- _Dataset content_:
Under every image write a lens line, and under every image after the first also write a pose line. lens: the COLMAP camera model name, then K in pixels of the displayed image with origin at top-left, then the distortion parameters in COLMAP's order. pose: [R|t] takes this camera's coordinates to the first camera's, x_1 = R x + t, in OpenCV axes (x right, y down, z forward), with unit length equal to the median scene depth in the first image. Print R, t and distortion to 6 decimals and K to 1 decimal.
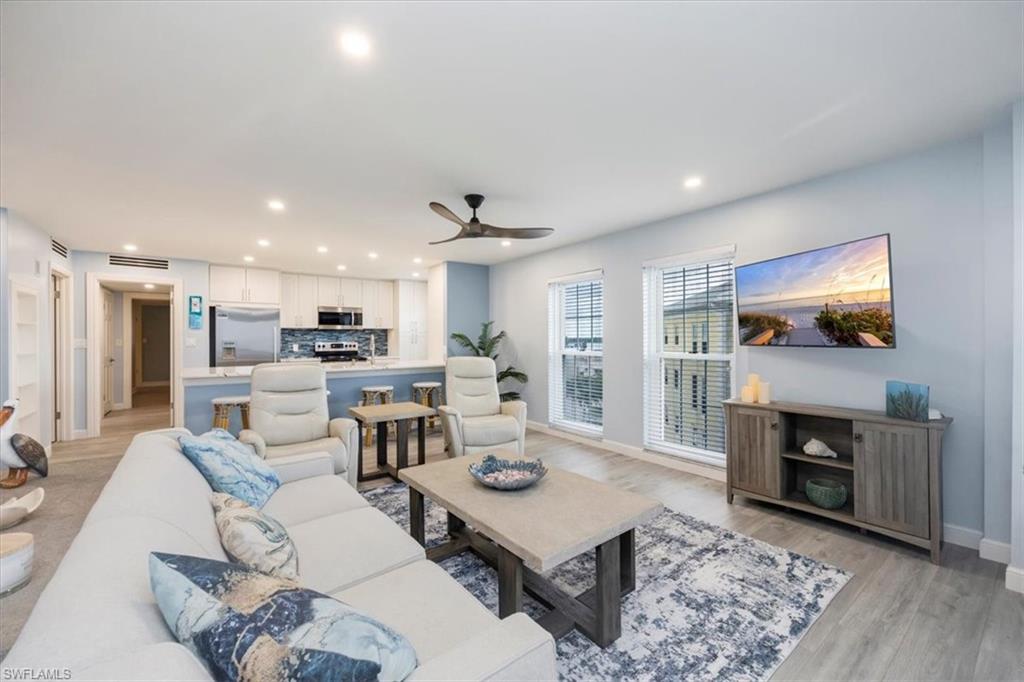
lens RADIAL K [[410.8, 0, 511.5], [0, 410.8, 338.2], [0, 0, 1]] dist [-0.001870, -0.000356]
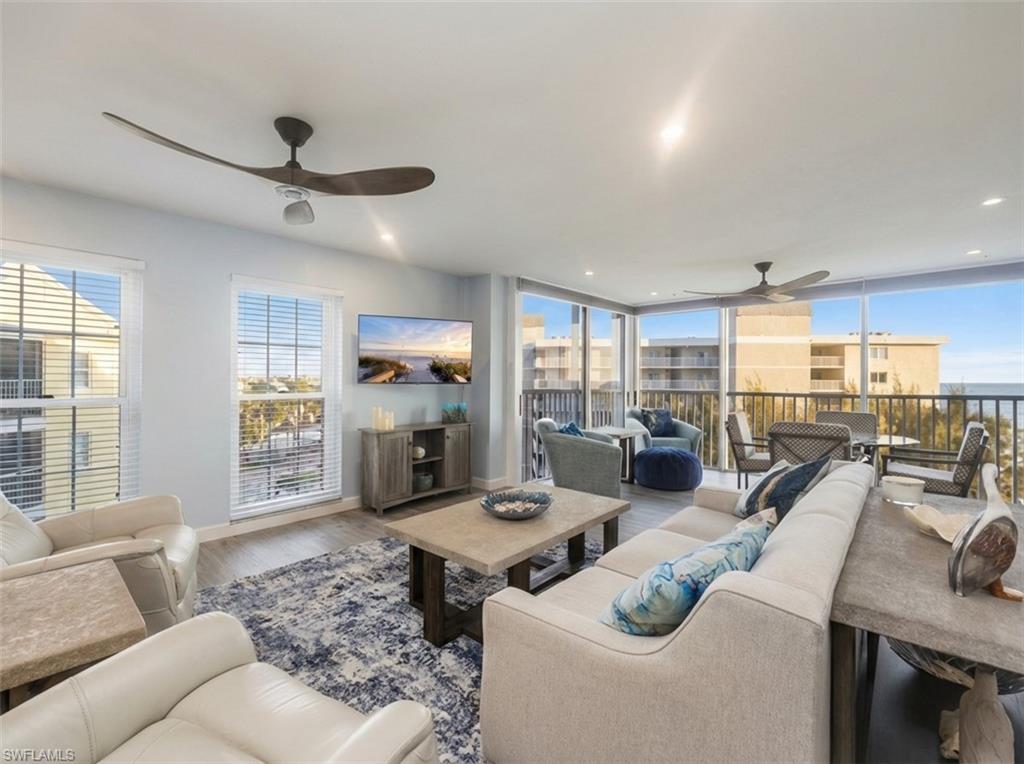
lens RADIAL K [[448.8, 0, 510.5], [0, 448.8, 376.7], [0, 0, 1]] dist [0.000941, 0.000015]
pose [[-0.188705, 0.007044, 0.982009, -0.713750], [-0.006728, 0.999942, -0.008465, 0.005448], [-0.982011, -0.008205, -0.188646, 0.770155]]
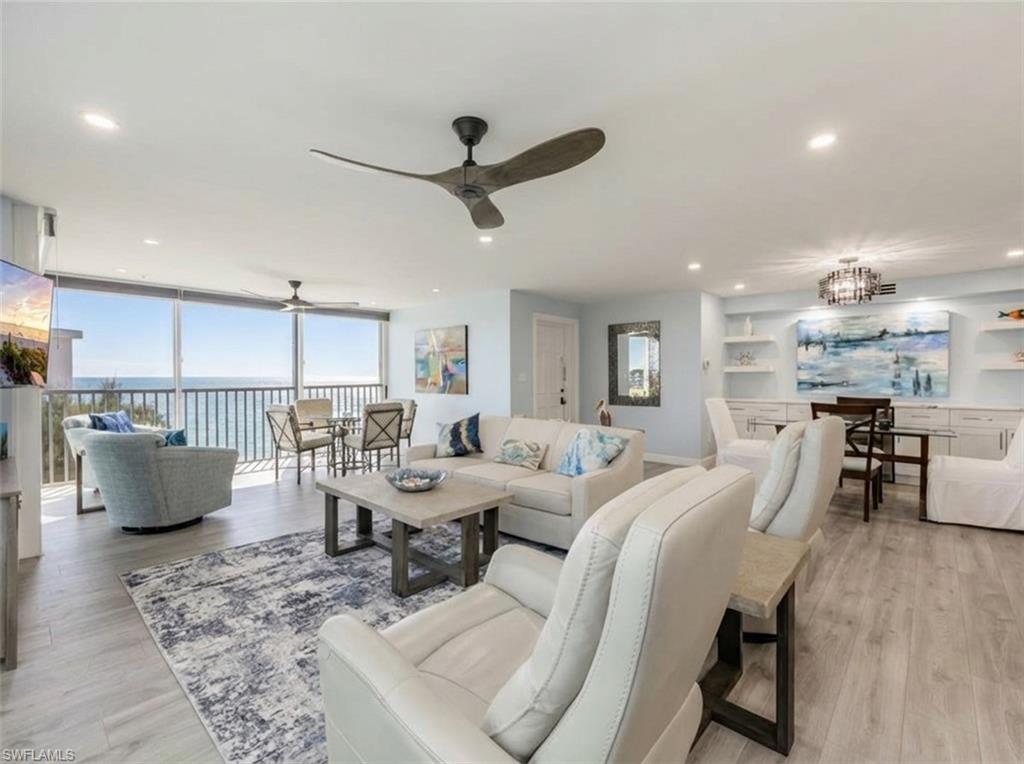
lens RADIAL K [[459.8, 0, 512.0], [0, 459.8, 382.0], [0, 0, 1]] dist [0.000197, -0.000080]
pose [[-0.981328, 0.008213, -0.192165, -0.020659], [0.006156, 0.999917, 0.011297, 0.004756], [0.192242, 0.009903, -0.981298, 1.534768]]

- _Activity_: Reproduce every line of the entries above verbatim, from the opening instruction through the final pose line. Omit the pictures.

- _Answer for the task_:
Under every image write a lens line, and under every image after the first also write a pose line. lens: the COLMAP camera model name, then K in pixels of the displayed image with origin at top-left, then the distortion parameters in COLMAP's order. pose: [R|t] takes this camera's coordinates to the first camera's, x_1 = R x + t, in OpenCV axes (x right, y down, z forward), with unit length equal to the median scene depth in the first image. Print R, t and distortion to 6 decimals and K to 1 decimal.
lens RADIAL K [[410.8, 0, 511.5], [0, 410.8, 338.2], [0, 0, 1]] dist [-0.001870, -0.000356]
lens RADIAL K [[448.8, 0, 510.5], [0, 448.8, 376.7], [0, 0, 1]] dist [0.000941, 0.000015]
pose [[-0.188705, 0.007044, 0.982009, -0.713750], [-0.006728, 0.999942, -0.008465, 0.005448], [-0.982011, -0.008205, -0.188646, 0.770155]]
lens RADIAL K [[459.8, 0, 512.0], [0, 459.8, 382.0], [0, 0, 1]] dist [0.000197, -0.000080]
pose [[-0.981328, 0.008213, -0.192165, -0.020659], [0.006156, 0.999917, 0.011297, 0.004756], [0.192242, 0.009903, -0.981298, 1.534768]]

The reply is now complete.